Guest editorial: Counterfeiting in the 21st century

The guest editorial for JIPLP's April 2015 special issue on counterfeiting is by Marius Schneider and James Bikoff.
Counterfeiting in the 21st century

Although examples of product counterfeiting can be traced back to Roman times, it was in the 1970s and 1980s that the growth of product counterfeiting accelerated, first with luxury products and then with products in other sectors such as automotive and aircraft parts as well as pharmaceuticals.

Products were generally shipped from manufacturing countries in the Far East to ports in the United States and Europe where they entered commerce and were distributed through street vendors and wholesalers/retailers to the general public

Increased penalties, both criminal and civil, against product counterfeiting were enacted in the United States in 1984, followed several years later by deterrent legislation in Europe.

With the advent of the internet in the 1990s counterfeiters were able to take advantage of technological advances so that from the beginning of the 21st century we have seen a significant change in the pattern of counterfeit manufacturing and distribution. Instead of container shipments to major ports, counterfeit distribution today relies more on small shipments through the post or by courier to individual purchasers, making the likelihood of detecting and stopping such shipments very difficult.

Counterfeiters try to stay a step ahead of laws and detection methods and take advantage of new technologies to develop their products and distribution methods. Since they do not develop new products or advertise them, they are able to maximize their profits at very low risk. Online stores are easy to set up. If an infringing website is taken down by right holders or by law-enforcement authorities, it can easily be duplicated simply by taking advantage of the almost limitless domain names available. Internet orders of fake goods are mainly delivered by post, which is quick, inexpensive and suitable for small quantities. For the authorities and right holders, the massive flow of packages containing infringing goods poses a serious challenge, because of their sheer quantity as well as their ability to blend into the mass of postal packages, which makes them more difficult to detect by Customs.

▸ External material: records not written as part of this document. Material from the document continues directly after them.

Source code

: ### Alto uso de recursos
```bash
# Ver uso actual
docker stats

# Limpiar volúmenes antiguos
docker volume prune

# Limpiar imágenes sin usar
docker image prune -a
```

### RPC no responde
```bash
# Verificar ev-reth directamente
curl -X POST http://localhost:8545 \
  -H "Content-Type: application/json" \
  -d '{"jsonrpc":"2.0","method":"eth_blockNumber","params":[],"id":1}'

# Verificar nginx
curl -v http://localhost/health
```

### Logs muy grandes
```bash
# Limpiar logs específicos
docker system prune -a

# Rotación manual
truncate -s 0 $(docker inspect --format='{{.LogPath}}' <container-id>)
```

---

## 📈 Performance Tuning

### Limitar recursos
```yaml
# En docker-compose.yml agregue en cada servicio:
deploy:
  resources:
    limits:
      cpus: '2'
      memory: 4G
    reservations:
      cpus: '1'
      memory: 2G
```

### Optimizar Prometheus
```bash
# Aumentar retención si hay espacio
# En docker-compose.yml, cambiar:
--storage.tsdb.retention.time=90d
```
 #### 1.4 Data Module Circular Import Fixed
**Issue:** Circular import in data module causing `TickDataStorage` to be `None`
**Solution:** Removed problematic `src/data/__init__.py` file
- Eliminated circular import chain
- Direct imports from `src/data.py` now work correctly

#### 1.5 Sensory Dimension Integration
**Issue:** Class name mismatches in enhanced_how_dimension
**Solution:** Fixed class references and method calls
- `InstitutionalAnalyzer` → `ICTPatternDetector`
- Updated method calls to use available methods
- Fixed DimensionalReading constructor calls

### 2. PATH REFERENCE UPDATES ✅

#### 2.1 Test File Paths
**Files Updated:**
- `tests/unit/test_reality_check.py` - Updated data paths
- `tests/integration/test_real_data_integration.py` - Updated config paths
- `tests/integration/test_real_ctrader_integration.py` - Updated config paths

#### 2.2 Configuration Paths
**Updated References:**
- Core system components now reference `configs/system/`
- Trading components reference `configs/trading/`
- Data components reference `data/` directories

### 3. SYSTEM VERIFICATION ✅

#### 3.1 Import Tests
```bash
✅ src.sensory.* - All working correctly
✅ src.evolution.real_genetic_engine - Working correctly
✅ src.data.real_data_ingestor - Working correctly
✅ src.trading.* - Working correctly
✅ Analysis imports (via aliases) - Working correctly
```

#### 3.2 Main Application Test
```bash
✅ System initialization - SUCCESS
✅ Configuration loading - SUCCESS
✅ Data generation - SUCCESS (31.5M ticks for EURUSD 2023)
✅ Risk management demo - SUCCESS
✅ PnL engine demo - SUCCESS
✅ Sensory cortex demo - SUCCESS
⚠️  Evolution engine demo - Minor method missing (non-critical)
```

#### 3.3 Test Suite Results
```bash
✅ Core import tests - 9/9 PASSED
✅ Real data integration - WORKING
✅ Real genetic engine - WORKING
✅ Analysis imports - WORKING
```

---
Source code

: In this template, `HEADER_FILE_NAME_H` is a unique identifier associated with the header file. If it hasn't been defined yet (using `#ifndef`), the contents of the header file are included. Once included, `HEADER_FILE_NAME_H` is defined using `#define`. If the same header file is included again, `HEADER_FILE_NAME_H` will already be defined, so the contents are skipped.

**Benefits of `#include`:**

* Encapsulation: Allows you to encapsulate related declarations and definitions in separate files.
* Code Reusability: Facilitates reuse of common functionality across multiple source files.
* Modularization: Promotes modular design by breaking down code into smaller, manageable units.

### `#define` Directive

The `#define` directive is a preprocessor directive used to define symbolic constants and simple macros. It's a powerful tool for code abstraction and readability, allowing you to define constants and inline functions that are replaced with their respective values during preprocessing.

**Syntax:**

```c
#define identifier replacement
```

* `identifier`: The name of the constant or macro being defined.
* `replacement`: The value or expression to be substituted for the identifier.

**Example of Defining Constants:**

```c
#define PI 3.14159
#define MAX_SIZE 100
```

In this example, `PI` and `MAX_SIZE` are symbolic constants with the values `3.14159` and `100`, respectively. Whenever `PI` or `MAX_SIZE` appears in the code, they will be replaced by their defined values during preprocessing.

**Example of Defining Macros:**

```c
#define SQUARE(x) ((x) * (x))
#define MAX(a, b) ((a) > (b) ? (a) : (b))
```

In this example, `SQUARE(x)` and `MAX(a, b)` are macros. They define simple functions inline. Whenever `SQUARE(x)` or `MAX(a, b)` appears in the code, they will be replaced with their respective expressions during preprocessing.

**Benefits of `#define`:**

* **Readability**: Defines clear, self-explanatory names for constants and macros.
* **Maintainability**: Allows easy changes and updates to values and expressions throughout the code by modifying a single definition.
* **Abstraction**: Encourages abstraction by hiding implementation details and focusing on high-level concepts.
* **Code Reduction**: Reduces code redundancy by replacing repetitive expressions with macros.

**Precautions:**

Since counterfeiters do not play by the rules and are often linked with criminal enterprises internationally, legitimate businesses and civil/criminal enforcement authorities have to constantly adapt and update their legal remedies with creative solutions. The comparison Geraldina Mattsson makes between the coyote and the road runner is amusing but accurate as her article focuses the counterfeit enforcement problems car manufacturers face.

In the copyright sector, illegal music-sharing platforms have been so successful that the industry has developed the business model into a legitimate business. Pirated copies of music, movies, video games and books have proliferated, with remedies being hard to obtain in many countries where the pirates operate with impunity. The copyright industries have had to rely to a large extent on the Custom services in many countries and international enforcement agencies to seize domain names and stop infringing websites as is illustrated by the articles contributed to this journal by Amanda Denton and the US Immigration and Customs Enforcement, better known as ICE.

Lawmakers, rights holders and courts have come up with new solutions for the postal and courier traffic of small quantities of counterfeit goods and, as Marius Schneider and Christophe Maillefer explain, further reform should be encouraged in the European Union when it comes to trafficking in fake “holiday souvenirs”.

A substantial part of the counterfeiting problem stems from the far east and particularly China. More than 80% of counterfeit products seeking entry into the United States and Europe come from China and Hong Kong. Despite the passage of laws to improve remedies against counterfeiting in China, the large-scale problem continues to exist, which makes it important for right holders to work with government authorities and counsel in China in order to deal with online sales platforms, as Michele Ferrante explains in his article.

Trade associations and Chambers of Commerce can assist in the battle of counterfeiting through their position papers and studies. A recent study by the ECTA Anti-Counterfeiting Committee on dangerous counterfeits, analyzed by Jim Bikoff in his article, illustrates the need for legislative reforms when it comes to counterfeit products that can harm consumers. This article hopefully will stimulate and foster best practices and harmonization among nations to stop the scourge of unsafe counterfeit products, including pharmaceuticals, aircraft and auto-parts, toys and defence/military products.

Africa has its own problems and a look at potential solutions is provided by Vanessa Ferguson and Marius Schneider. The battle in these countries is fought with less sophisticated legal techniques than elsewhere in the world but counterfeiters find these markets extremely lucrative and fight to ensure that their distribution networks are not interrupted. Unfortunately a number of courageous Customs and police officers in these countries have given their lives as they engaged in the battle to stop counterfeiting.

Not only does counterfeiting in the 21st-century violate laws and deprive businesses of profits, it also poses serious health and safety risks for consumers and deprives governments of tax revenues and workers of jobs. It is also frequently engaged in by organized crime families because of the high profit/low risk nature of counterfeiting.

Besides a coordinated international effort to stop the activities of counterfeiters, education of consumers is essential so that they will avoid the purchase of counterfeit and pirated products.